>>>>>
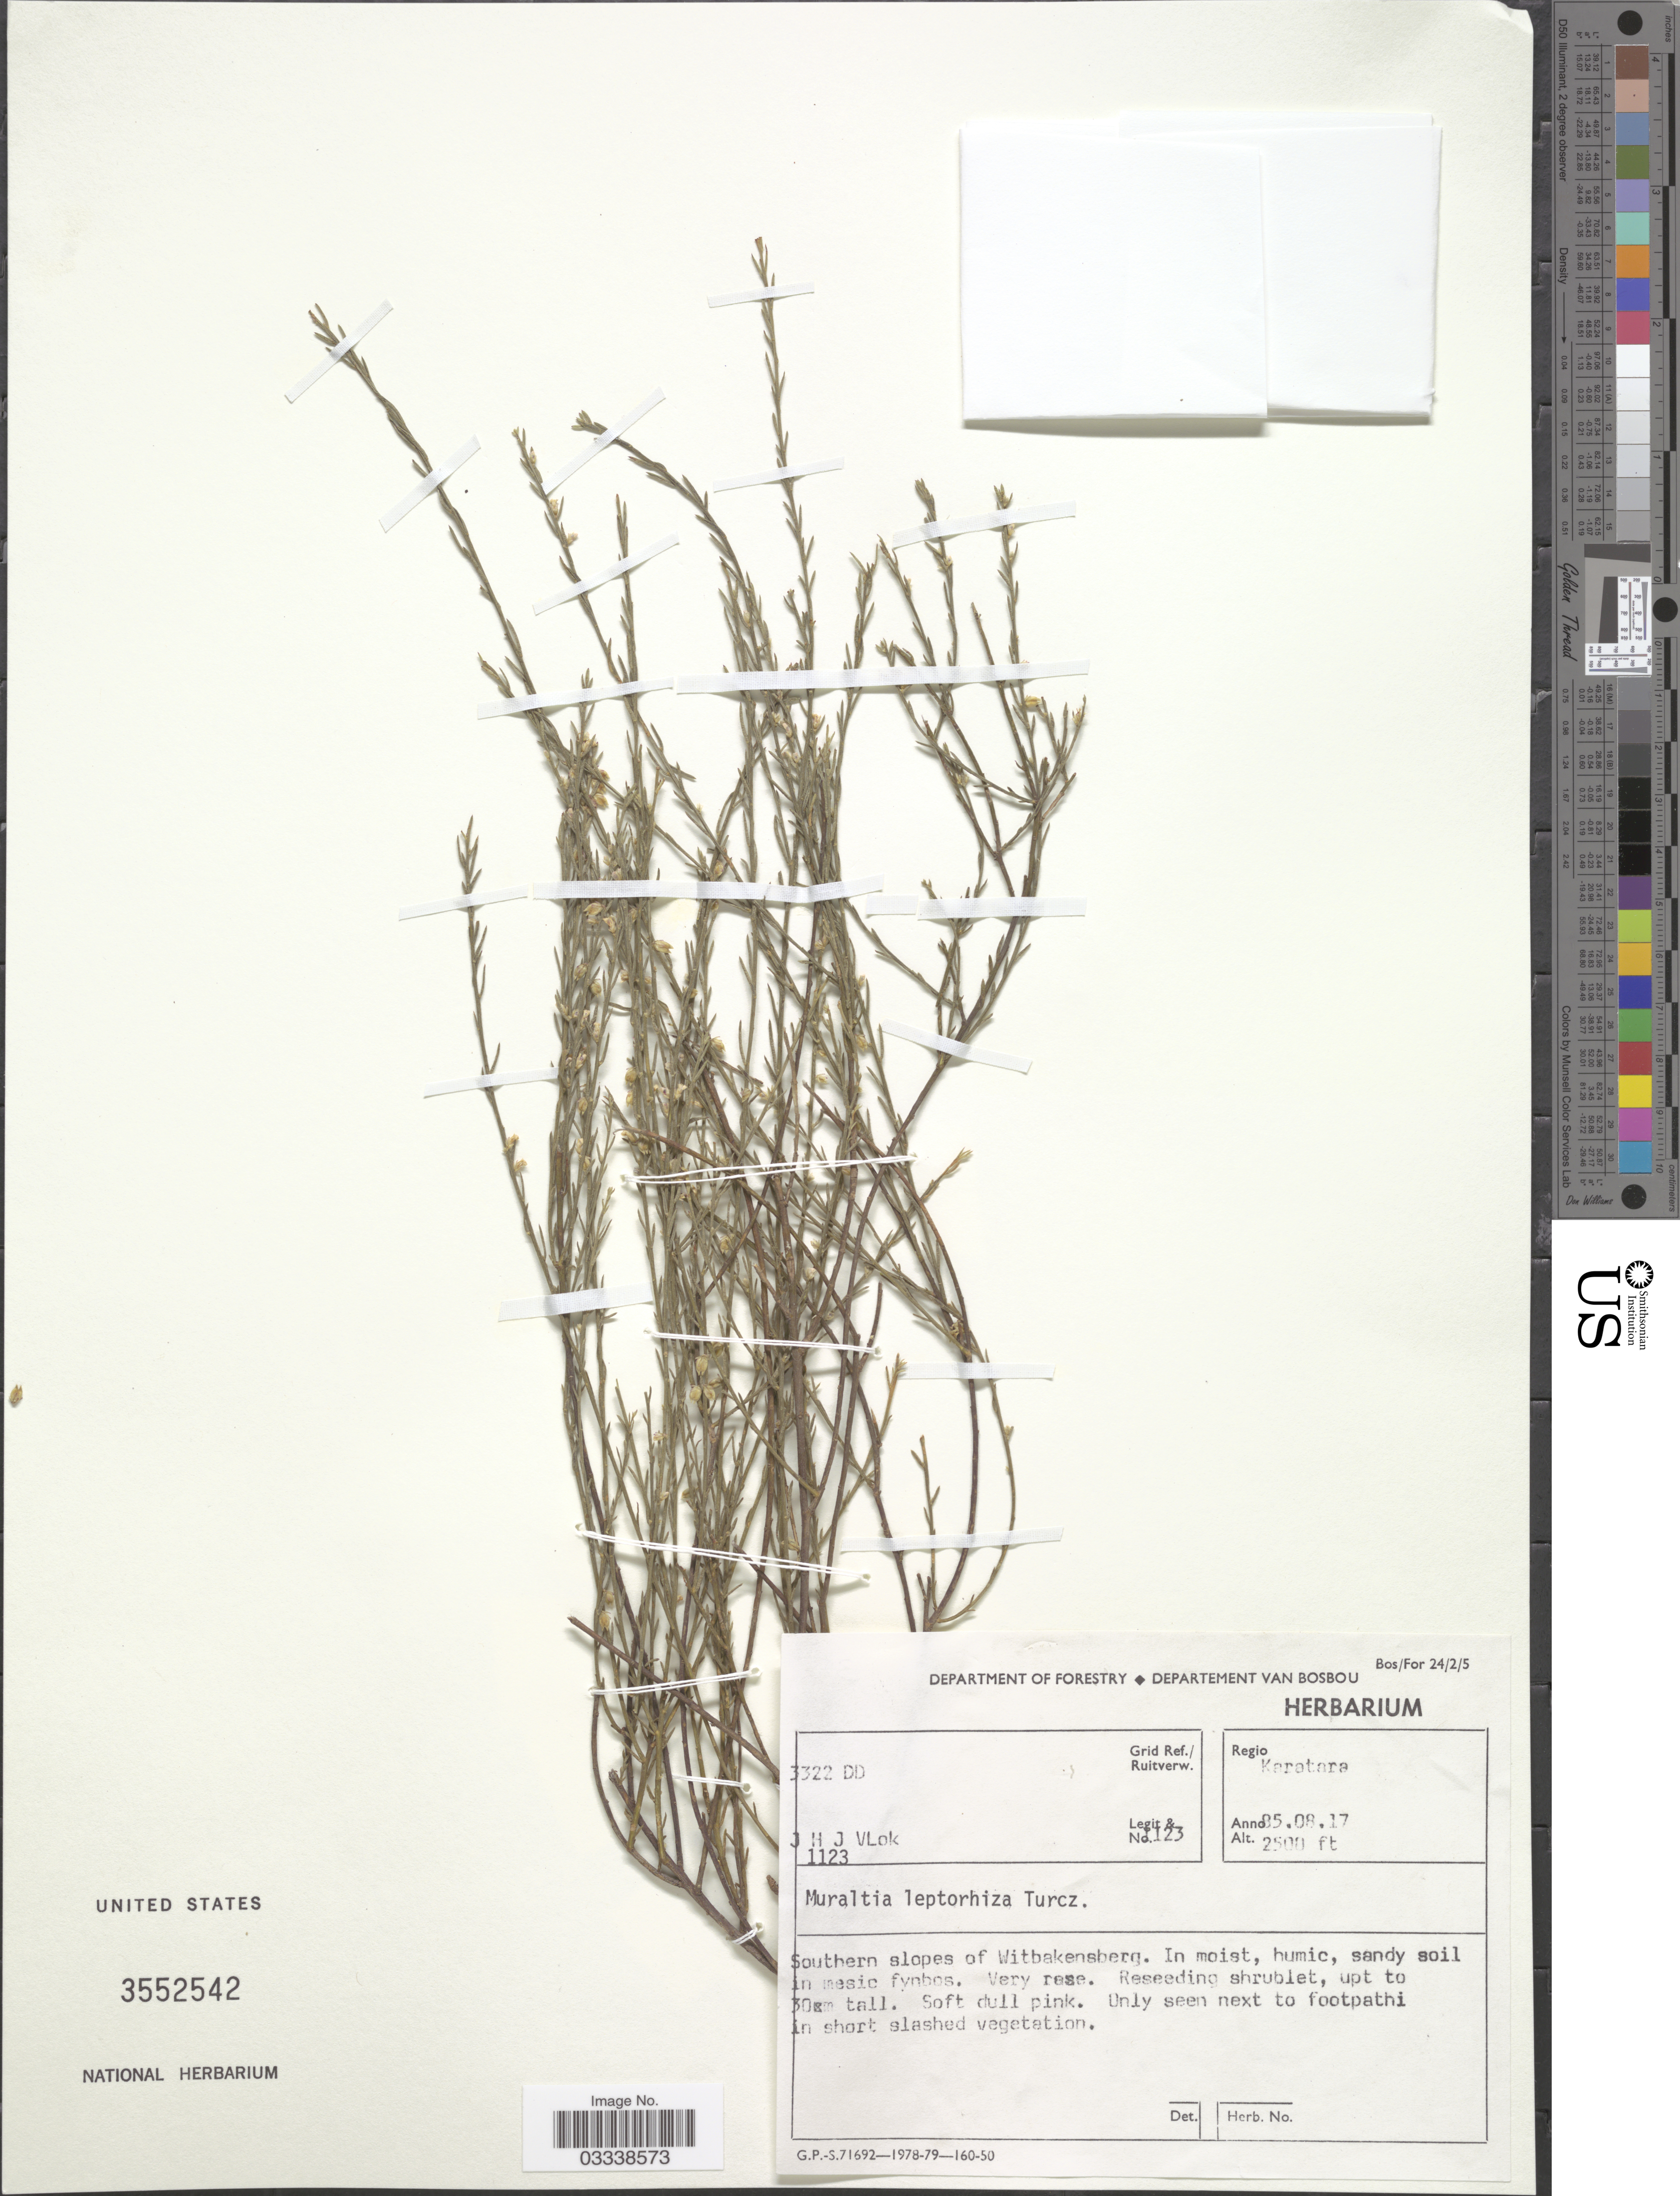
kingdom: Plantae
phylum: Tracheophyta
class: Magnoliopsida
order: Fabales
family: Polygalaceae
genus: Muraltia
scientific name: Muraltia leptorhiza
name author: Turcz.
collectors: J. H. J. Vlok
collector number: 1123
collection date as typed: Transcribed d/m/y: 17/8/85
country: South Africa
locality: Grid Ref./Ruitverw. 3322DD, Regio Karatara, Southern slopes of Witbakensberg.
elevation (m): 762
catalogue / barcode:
<<<<<
To be done: Reproduce every line of the entries above word for word, leaving out the pictures.

The solution:
kingdom: Plantae
phylum: Tracheophyta
class: Magnoliopsida
order: Fabales
family: Polygalaceae
genus: Muraltia
scientific name: Muraltia leptorhiza
name author: Turcz.
collectors: J. H. J. Vlok
collector number: 1123
collection date as typed: Transcribed d/m/y: 17/8/85
country: South Africa
locality: Grid Ref./Ruitverw. 3322DD, Regio Karatara, Southern slopes of Witbakensberg.
elevation (m): 762
catalogue / barcode:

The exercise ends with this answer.